Super Star Wars was released in 1992 by JVC.  Generally following the plot of the movie with concessions made for gameplay reasons, it hits on all of the major plot points and uses its rich source material to create an action packed thrill ride.  This could easily have gone the way of many Acclaim movie bombs but kudos to LucasArts for taking the time to make an excellent product.

Luke is armed with a blaster that can be upgraded up to 4 times with the Lightsaber coming in a bit later.  Comparing the two, the blaster is far more useful because of its range; with the Lightsaber hit tracking is incredibly iffy.  There is extensive platforming to break up the stop and go action and thankfully the controls are able to get the job done for the most part.  A Star Wars game would not be complete without vehicles and the SNES Mode 7 is put to work in 3 of the levels as you control a Land Speeder and X-Wing.

Across 11 levels you’ll revisit the best moments from the movie.  From the dusty sand dunes of Tatooine, the busy streets of Mos Eisley, and even the Death Star Trench run.  When you break it down the Star Wars movie took place in only two places for the most part and that would be boring so instead they were broken down into multiple stages.  Prior to the N64 games this was the best way to experience piloting a Land Speeder or stepping into Luke’s shoes to make that fateful shot in the Death Star.  Some of the later stages allow you to control Han Solo or Chewbacca, each with their own attributes and weapons.  This was almost the complete package.

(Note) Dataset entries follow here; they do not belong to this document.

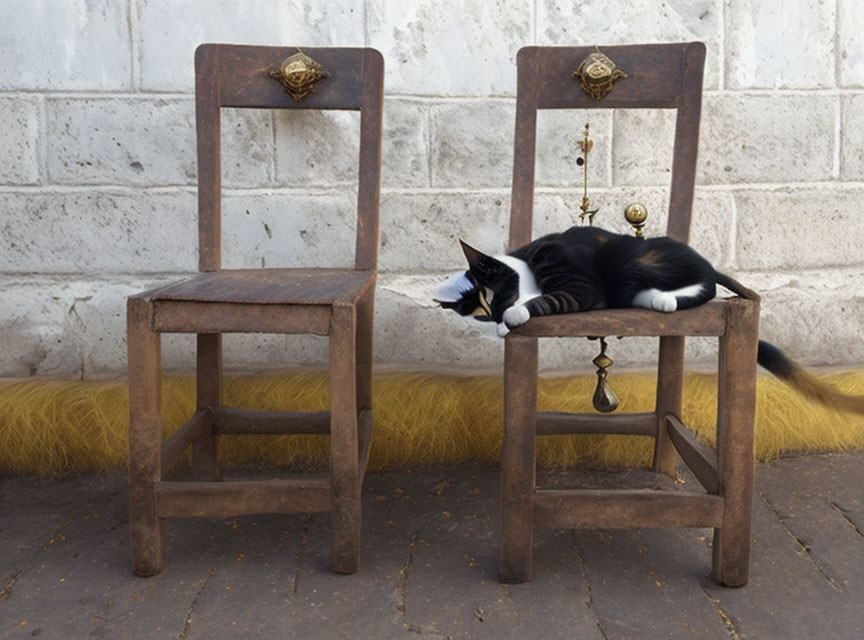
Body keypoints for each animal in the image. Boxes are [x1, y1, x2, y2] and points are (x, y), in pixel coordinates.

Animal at [436, 225, 864, 416]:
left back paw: (667, 299)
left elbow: (550, 299)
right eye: (479, 314)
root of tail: (705, 260)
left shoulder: (581, 287)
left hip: (635, 262)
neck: (526, 263)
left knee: (705, 287)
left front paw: (516, 313)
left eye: (492, 296)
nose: (494, 318)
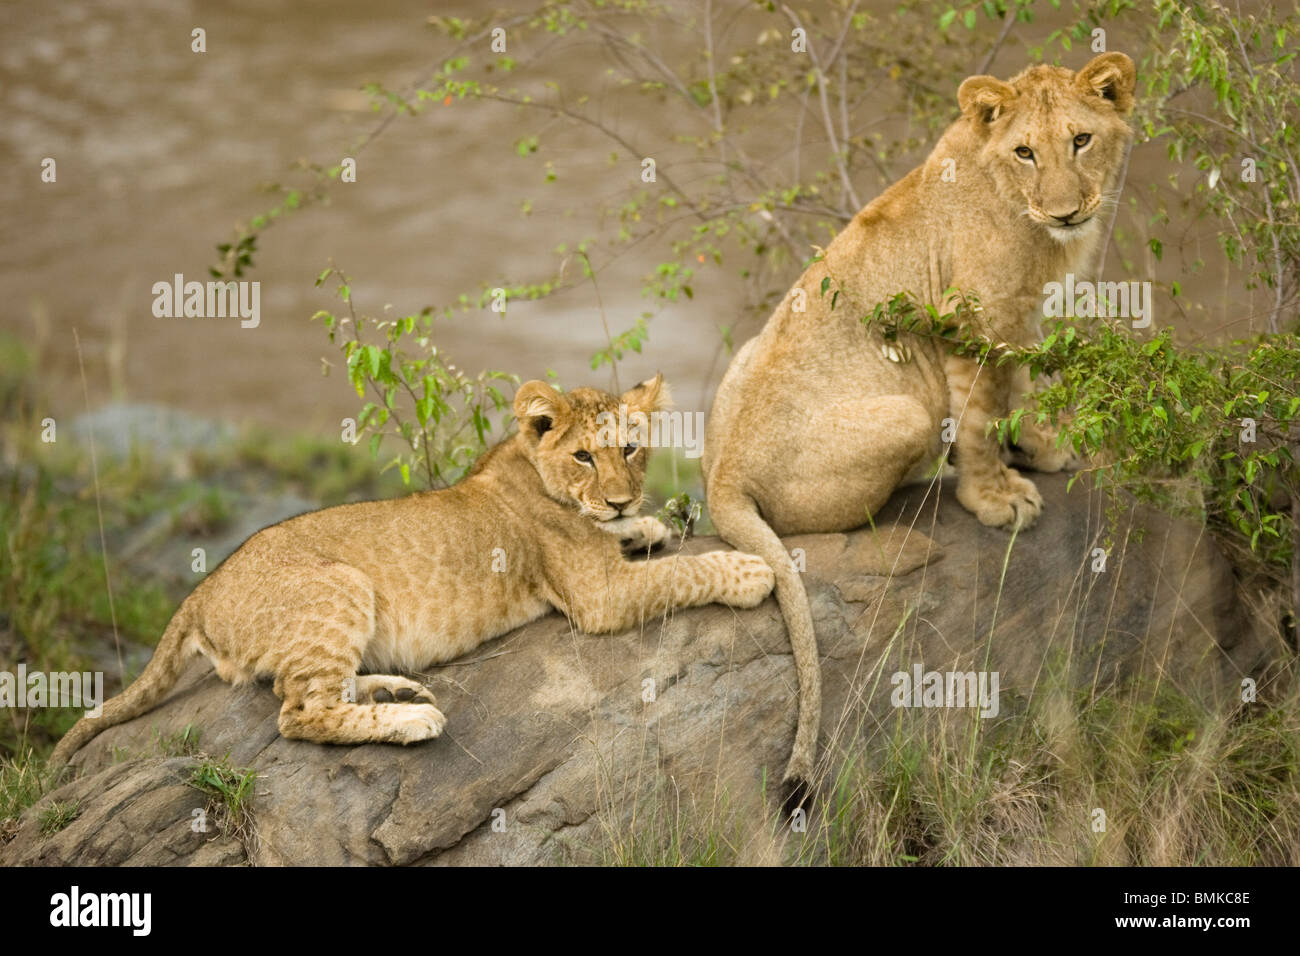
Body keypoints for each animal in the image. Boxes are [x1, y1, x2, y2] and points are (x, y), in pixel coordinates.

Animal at [51, 375, 775, 768]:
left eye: (629, 449)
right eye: (584, 457)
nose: (624, 498)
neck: (529, 469)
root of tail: (201, 590)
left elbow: (638, 545)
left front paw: (644, 527)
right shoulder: (598, 598)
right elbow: (683, 575)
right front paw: (750, 570)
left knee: (313, 691)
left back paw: (395, 692)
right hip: (338, 586)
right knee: (298, 714)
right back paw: (412, 721)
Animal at [703, 53, 1136, 794]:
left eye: (1081, 140)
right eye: (1026, 151)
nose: (1067, 211)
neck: (1026, 219)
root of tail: (723, 478)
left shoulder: (1020, 318)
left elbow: (1022, 386)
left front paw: (1043, 447)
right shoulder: (967, 322)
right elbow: (980, 415)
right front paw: (995, 499)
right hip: (905, 412)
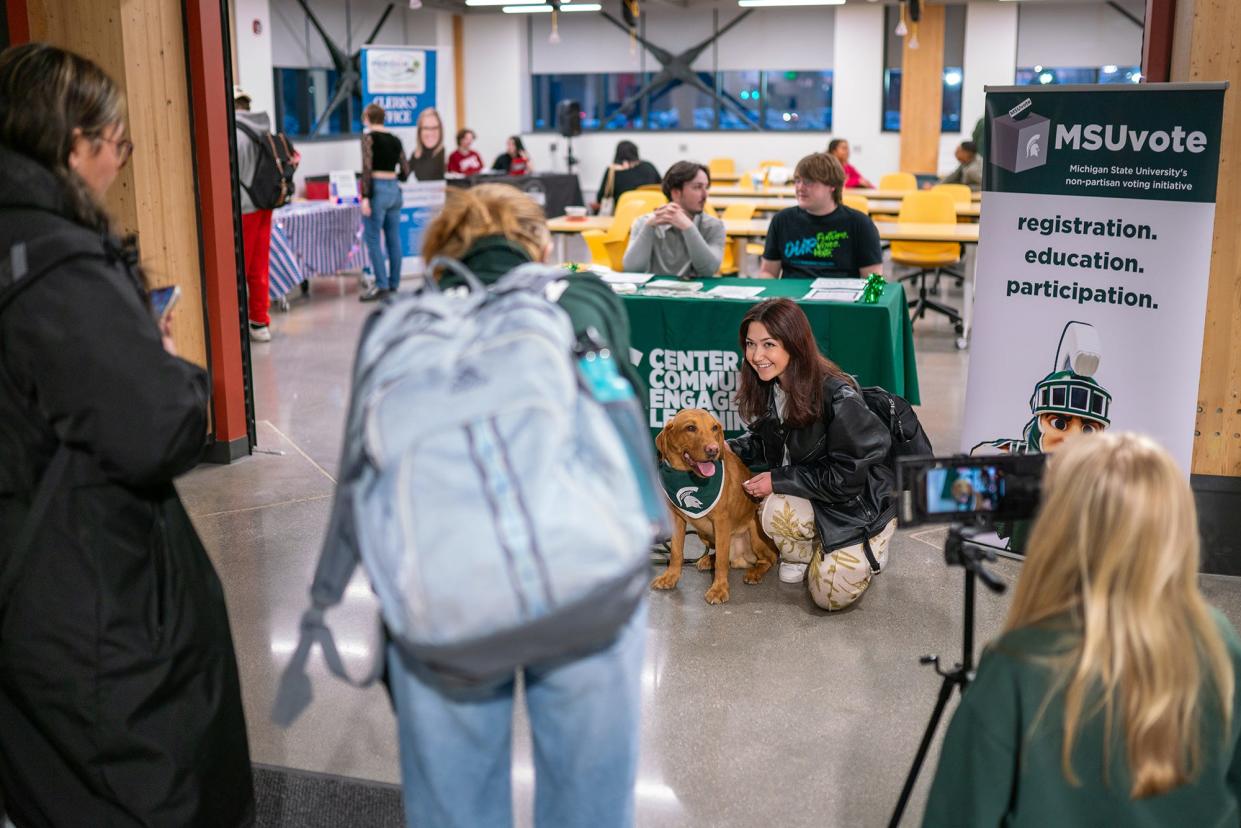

And that is because of its two biggest flaws: the controls and the ridiculous challenge.  For the most part Luke is nimble and reacts almost instantly to commands but that falls apart anytime you hit the jump button.  You have two jumps, a short hop and a higher flip but making Luke perform either of the two is infuriating.  You can still control his descent but his body flails around so much it’s near pointless.  This makes all of the platforming a nightmare, with every leap possibly causing you to lose nearly 10 minutes of progress.  Backtracking is the last thing you want to do because the enemies are relentless with infinitely respawning enemies and plenty of cheap hits to go around. I can guarantee you’ll enter most boss battles with less than optimal health.   As long as this game is it’s a crime not to have any kind of battery backup or passwords.  At least LucasArts fixed this flaw with the sequels.

These flaws aren’t enough to completely knock the game off the hit list however.  The core action is accomplished pretty well and if you have even the slightest interest in the Star Wars universe there is no reason to miss out on one hot platformer.  This was an excellent foundation for the sequels to come.